Nathalie Léger’s latest experimental novel, The White Dress, beautifully weaves together the protagonist’s own story with that of the late artist Pippa Bacca and performance artists like Marina Abramović.
Not far into Nathalie Léger’s experimental novel The White Dress – which in truth is a seamless blend of fictionalised autobiography, philosophy, essay and memoir, captured beautifully by translator Natasha Lehrer – the protagonist’s mother asks her if she knows what a Lumière minute is. She doesn’t. A Lumière minute, her mother explains, is a device used by the film director Claire Simon for teaching, in which she asks her students to fit the story they want to tell into a single minute. One moment. An entire narrative. In The White Dress, the tragic story of an Italian performance artist is beautifully woven together with threads of the protagonist’s own story into a brilliant Lumière minute of a book: short, bright, rich, and incredibly moving.
On 8 March 2008, Pippa Bacca set out from Milan on foot for Jerusalem.

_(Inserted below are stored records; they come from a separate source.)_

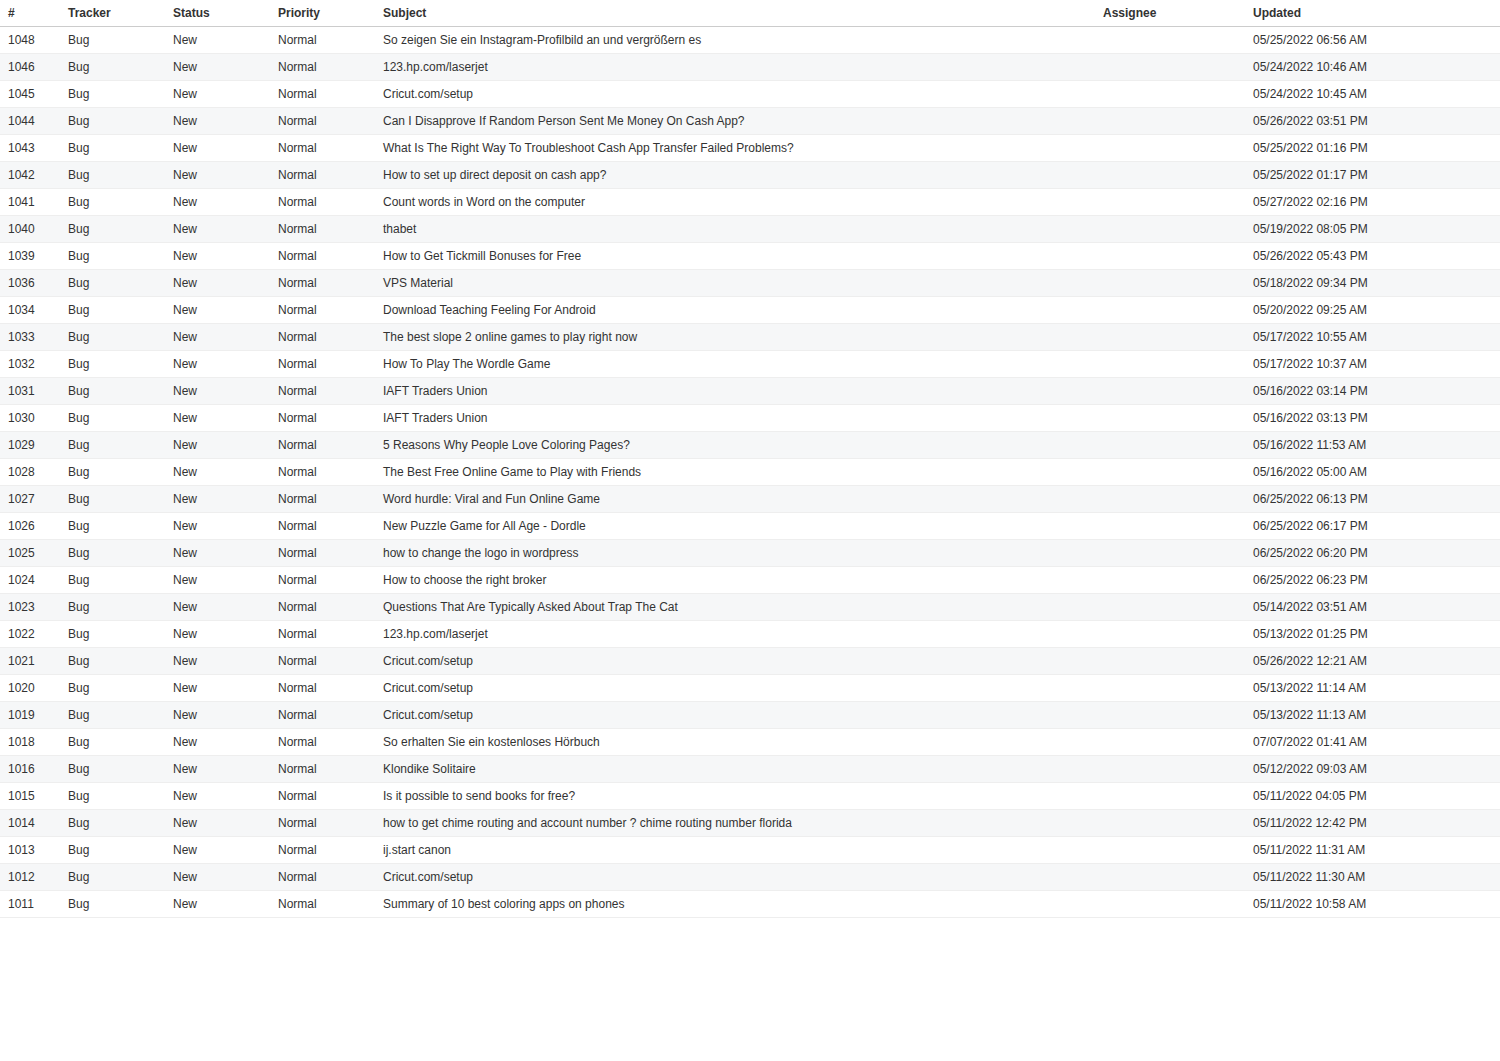| # | Tracker | Status | Priority | Subject | Assignee | Updated |
| --- | --- | --- | --- | --- | --- | --- |
| 1048 | Bug | New | Normal | So zeigen Sie ein Instagram-Profilbild an und vergrößern es | | 05/25/2022 06:56 AM |
| 1046 | Bug | New | Normal | 123.hp.com/laserjet | | 05/24/2022 10:46 AM |
| 1045 | Bug | New | Normal | Cricut.com/setup | | 05/24/2022 10:45 AM |
| 1044 | Bug | New | Normal | Can I Disapprove If Random Person Sent Me Money On Cash App? | | 05/26/2022 03:51 PM |
| 1043 | Bug | New | Normal | What Is The Right Way To Troubleshoot Cash App Transfer Failed Problems? | | 05/25/2022 01:16 PM |
| 1042 | Bug | New | Normal | How to set up direct deposit on cash app? | | 05/25/2022 01:17 PM |
| 1041 | Bug | New | Normal | Count words in Word on the computer | | 05/27/2022 02:16 PM |
| 1040 | Bug | New | Normal | thabet | | 05/19/2022 08:05 PM |
| 1039 | Bug | New | Normal | How to Get Tickmill Bonuses for Free | | 05/26/2022 05:43 PM |
| 1036 | Bug | New | Normal | VPS Material | | 05/18/2022 09:34 PM |
| 1034 | Bug | New | Normal | Download Teaching Feeling For Android | | 05/20/2022 09:25 AM |
| 1033 | Bug | New | Normal | The best slope 2 online games to play right now | | 05/17/2022 10:55 AM |
| 1032 | Bug | New | Normal | How To Play The Wordle Game | | 05/17/2022 10:37 AM |
| 1031 | Bug | New | Normal | IAFT Traders Union | | 05/16/2022 03:14 PM |
| 1030 | Bug | New | Normal | IAFT Traders Union | | 05/16/2022 03:13 PM |
| 1029 | Bug | New | Normal | 5 Reasons Why People Love Coloring Pages? | | 05/16/2022 11:53 AM |
| 1028 | Bug | New | Normal | The Best Free Online Game to Play with Friends | | 05/16/2022 05:00 AM |
| 1027 | Bug | New | Normal | Word hurdle: Viral and Fun Online Game | | 06/25/2022 06:13 PM |
| 1026 | Bug | New | Normal | New Puzzle Game for All Age - Dordle | | 06/25/2022 06:17 PM |
| 1025 | Bug | New | Normal | how to change the logo in wordpress | | 06/25/2022 06:20 PM |
| 1024 | Bug | New | Normal | How to choose the right broker | | 06/25/2022 06:23 PM |
| 1023 | Bug | New | Normal | Questions That Are Typically Asked About Trap The Cat | | 05/14/2022 03:51 AM |
| 1022 | Bug | New | Normal | 123.hp.com/laserjet | | 05/13/2022 01:25 PM |
| 1021 | Bug | New | Normal | Cricut.com/setup | | 05/26/2022 12:21 AM |
| 1020 | Bug | New | Normal | Cricut.com/setup | | 05/13/2022 11:14 AM |
| 1019 | Bug | New | Normal | Cricut.com/setup | | 05/13/2022 11:13 AM |
| 1018 | Bug | New | Normal | So erhalten Sie ein kostenloses Hörbuch | | 07/07/2022 01:41 AM |
| 1016 | Bug | New | Normal | Klondike Solitaire | | 05/12/2022 09:03 AM |
| 1015 | Bug | New | Normal | Is it possible to send books for free? | | 05/11/2022 04:05 PM |
| 1014 | Bug | New | Normal | how to get chime routing and account number ? chime routing number florida | | 05/11/2022 12:42 PM |
| 1013 | Bug | New | Normal | ij.start canon | | 05/11/2022 11:31 AM |
| 1012 | Bug | New | Normal | Cricut.com/setup | | 05/11/2022 11:30 AM |
| 1011 | Bug | New | Normal | Summary of 10 best coloring apps on phones | | 05/11/2022 10:58 AM |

She wore a wedding dress, and carried a video camera to document the journey – a journey that was intended to shine a spotlight of peace into some of the most war-torn corners of Europe. But she never made it to her destination. On 31 March her body was found in woodland on the outskirts of Istanbul. She had been raped and strangled.
But the novel opens, not with Pippa’s preparations and departure from Milan, but with a tapestry that hung in the protagonist’s childhood home. The bleak image of The Assassination of a Lady bore witness not only to everyday family life, but to the undercurrents of her mother’s tension, fear and unhappiness. As the novel unfolds, we see this nameless woman (a thinly veiled Léger) struggling to focus on Pippa’s story. She abandons a research trip to Italy: exhausted, she seeks solace at her mother’s house, only to be faced with the lingering remnants of her mother’s own abandonment and defeat at the hands of her father. Her mother wants her to write this story, the story of an ordinary woman’s humiliation and loss at the hands of a man she thought she loved. This isn’t the story the protagonist wants to write, and yet she struggles to resist her own mother’s demands. And always, throughout, there is Pippa Bacca.

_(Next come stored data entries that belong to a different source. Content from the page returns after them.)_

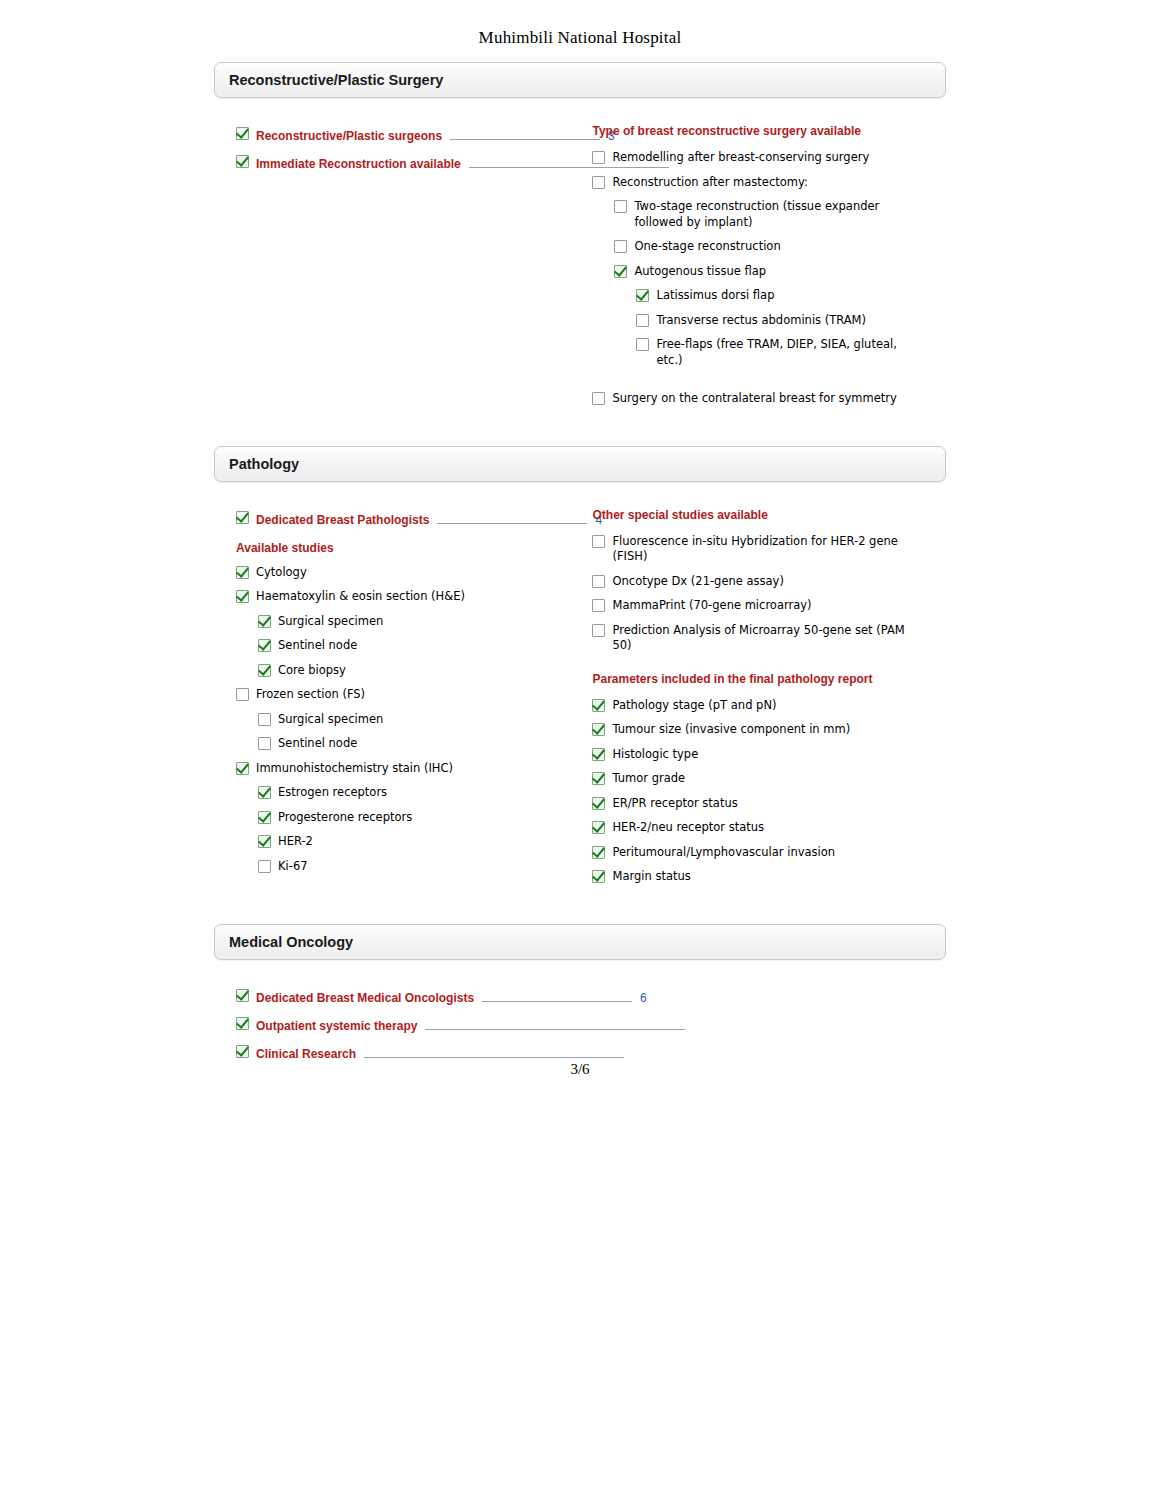Muhimbili National Hospital
Reconstructive/Plastic Surgery
Reconstructive/Plastic surgeons 3
Immediate Reconstruction available
Type of breast reconstructive surgery available
Remodelling after breast-conserving surgery
Reconstruction after mastectomy:
Two-stage reconstruction (tissue expander followed by implant)
One-stage reconstruction
Autogenous tissue flap
Latissimus dorsi flap
Transverse rectus abdominis (TRAM)
Free-flaps (free TRAM, DIEP, SIEA, gluteal, etc.)
Surgery on the contralateral breast for symmetry
Pathology
Dedicated Breast Pathologists 4
Available studies
Cytology
Haematoxylin & eosin section (H&E)
Surgical specimen
Sentinel node
Core biopsy
Frozen section (FS)
Surgical specimen
Sentinel node
Immunohistochemistry stain (IHC)
Estrogen receptors
Progesterone receptors
HER-2
Ki-67
Other special studies available
Fluorescence in-situ Hybridization for HER-2 gene (FISH)
Oncotype Dx (21-gene assay)
MammaPrint (70-gene microarray)
Prediction Analysis of Microarray 50-gene set (PAM 50)
Parameters included in the final pathology report
Pathology stage (pT and pN)
Tumour size (invasive component in mm)
Histologic type
Tumor grade
ER/PR receptor status
HER-2/neu receptor status
Peritumoural/Lymphovascular invasion
Margin status
Medical Oncology
Dedicated Breast Medical Oncologists 6
Outpatient systemic therapy
Clinical Research
3/6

How can a white dress atone for hundreds of years of conflict? How can one woman’s writing do justice to another woman’s tears, especially when that other woman is her own mother? Understanding – or the search for it – runs through the heart of the narrative. “All my mother wanted at the end of her life was to understand”, says the protagonist, who in turn is struggling to understand the motivation behind Pippa’s journey. Pippa Bacca placed her trust in good, and that trust was broken in the most brutal way. Perhaps something like that can never be comprehended. Instead, we focus on the details. There were two wedding dresses, exactly alike. One remained in Milan, while the other, destined for Jerusalem, ended up as evidence in Istanbul instead, torn and grubby and saturated with experience. The plan had been to exhibit them side by side, visual proof of the way in which objects carry scars. Along the way Pippa washed the feet of midwives, an attempt not only to honour their vital work but to elevate creation and birth above the destruction of war. She took a video camera to document the journey, on which her murderer later filmed a family gathering as if nothing had happened. All these things in themselves can be understood. Taken as a whole – as a work of performance art that cost the artist her life – they become at once even more significant and yet trivial at the same time. A wedding dress against war. A few words, against a lifetime of unhappiness. What, our protagonist seems to be asking, is the point?

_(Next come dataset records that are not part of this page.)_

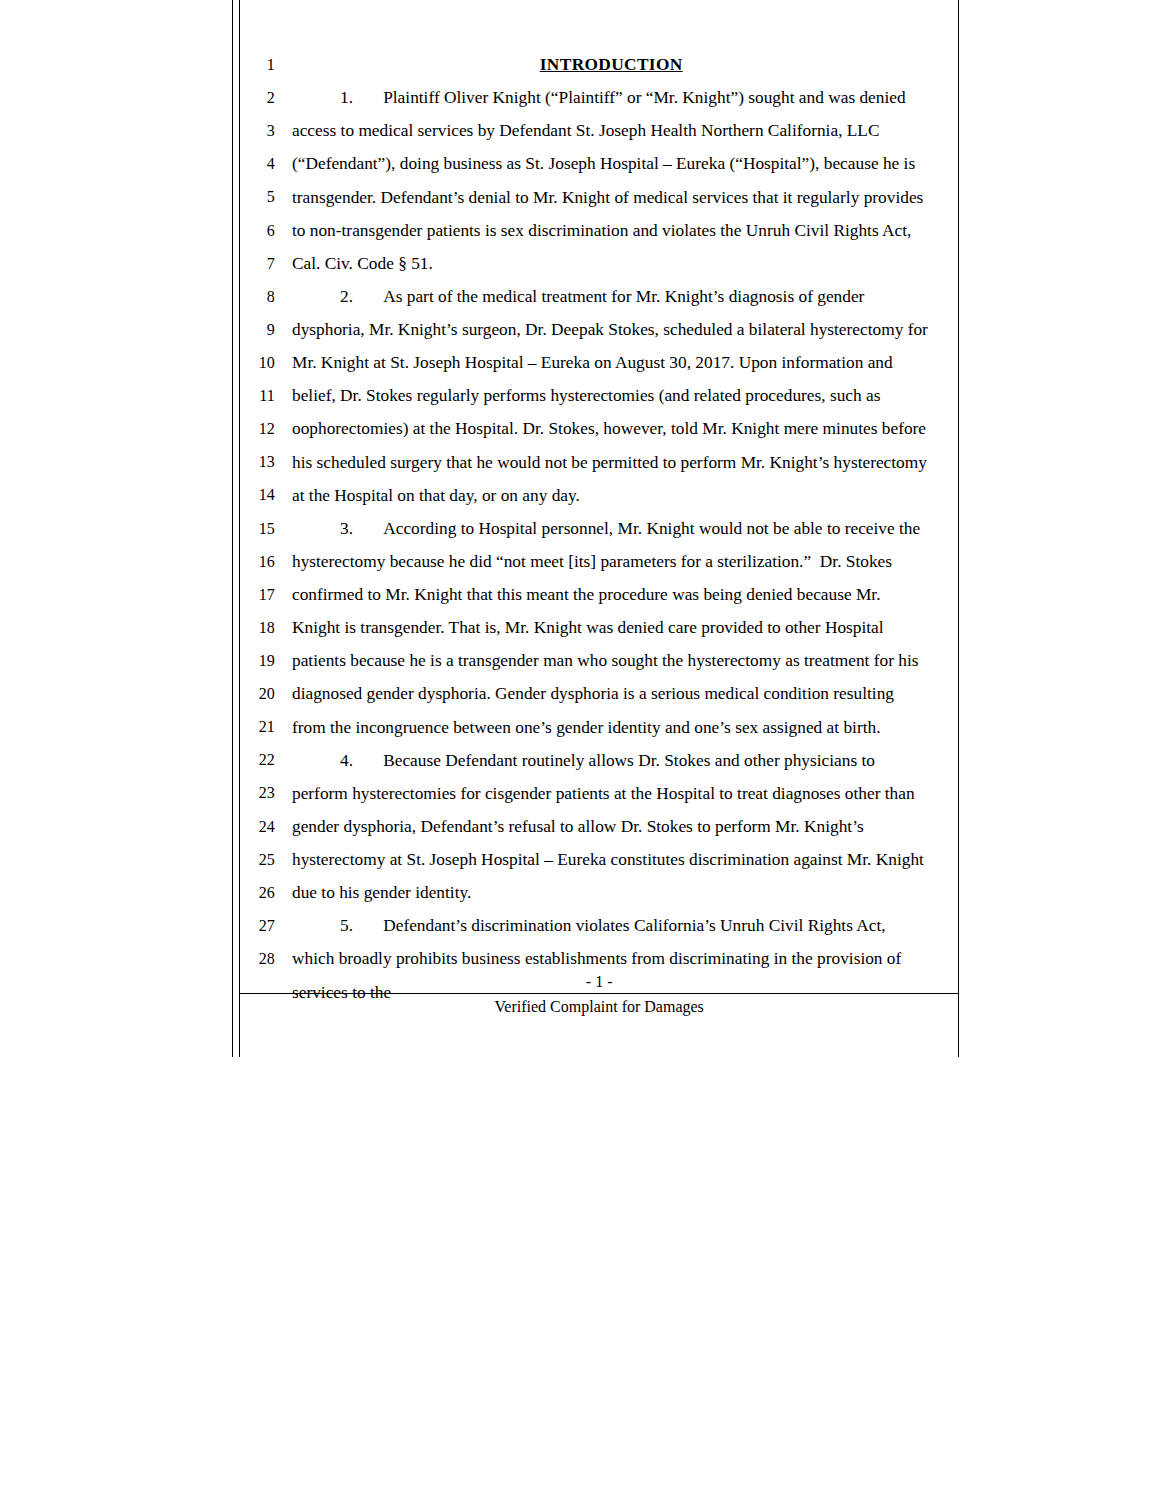1
2
3
4
5
6
7
8
9
10
11
12
13
14
15
16
17
18
19
20
21
22
23
24
25
26
27
28
INTRODUCTION
1. Plaintiff Oliver Knight (“Plaintiff” or “Mr. Knight”) sought and was denied access to medical services by Defendant St. Joseph Health Northern California, LLC (“Defendant”), doing business as St. Joseph Hospital – Eureka (“Hospital”), because he is transgender. Defendant’s denial to Mr. Knight of medical services that it regularly provides to non-transgender patients is sex discrimination and violates the Unruh Civil Rights Act, Cal. Civ. Code § 51.
2. As part of the medical treatment for Mr. Knight’s diagnosis of gender dysphoria, Mr. Knight’s surgeon, Dr. Deepak Stokes, scheduled a bilateral hysterectomy for Mr. Knight at St. Joseph Hospital – Eureka on August 30, 2017. Upon information and belief, Dr. Stokes regularly performs hysterectomies (and related procedures, such as oophorectomies) at the Hospital. Dr. Stokes, however, told Mr. Knight mere minutes before his scheduled surgery that he would not be permitted to perform Mr. Knight’s hysterectomy at the Hospital on that day, or on any day.
3. According to Hospital personnel, Mr. Knight would not be able to receive the hysterectomy because he did “not meet [its] parameters for a sterilization.” Dr. Stokes confirmed to Mr. Knight that this meant the procedure was being denied because Mr. Knight is transgender. That is, Mr. Knight was denied care provided to other Hospital patients because he is a transgender man who sought the hysterectomy as treatment for his diagnosed gender dysphoria. Gender dysphoria is a serious medical condition resulting from the incongruence between one’s gender identity and one’s sex assigned at birth.
4. Because Defendant routinely allows Dr. Stokes and other physicians to perform hysterectomies for cisgender patients at the Hospital to treat diagnoses other than gender dysphoria, Defendant’s refusal to allow Dr. Stokes to perform Mr. Knight’s hysterectomy at St. Joseph Hospital – Eureka constitutes discrimination against Mr. Knight due to his gender identity.
5. Defendant’s discrimination violates California’s Unruh Civil Rights Act, which broadly prohibits business establishments from discriminating in the provision of services to the
- 1 -
Verified Complaint for Damages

Perhaps to find an answer, or perhaps to place Pippa’s journey into some sort of context, the narrative twists and turns into the terrain of previous performance art, and in particular performance art by women. One of these stands out above all the others. Marina Abramović, in 1974’s Rhythm 0, stood by a table on which stood 72 objects, and invited her audience to use the objects on her as they wished. She was hugged, given flowers, had her picture taken with the Polaroid camera. She was also cut with a razor, beaten with straps, and threatened with a gun. Violence is common. Violence against women is common. Performance art can expose violence for what it is: senseless and mindless. Marina Abramović was beaten simply because she was there. She tested human nature by placing these objects freely at her audience’s disposal. Pippa Bacca was murdered because she was there, and because it was her principle on this journey never to refuse a lift from anyone – another test of human nature that failed. She must have known it was a possibility. But still, there is something unfathomable about violence, something that Pippa wanted to explore and ultimately to remedy. She wanted her white dress to bring about some kind of justice, however inconsequential it might seem. And so we are brought round again to autobiography, and our protagonist and her mother and the story of family misery that she doesn’t want to tell. “Why do you think you write, if it’s not to bring about justice?”
The protagonist agrees to help her mother. Something of the difficult relationship is, we hope, healed or at least in the process of healing. But there are still no answers, nothing packaged neatly at the end, and certainly no conclusion for Pippa. Instead we are left with her murderer, laughing as he turns her video camera on himself. Léger intertwines lives, interrogates them, shows that the collective is personal and vice versa. We are left to think about the answers – if indeed there are any – for ourselves.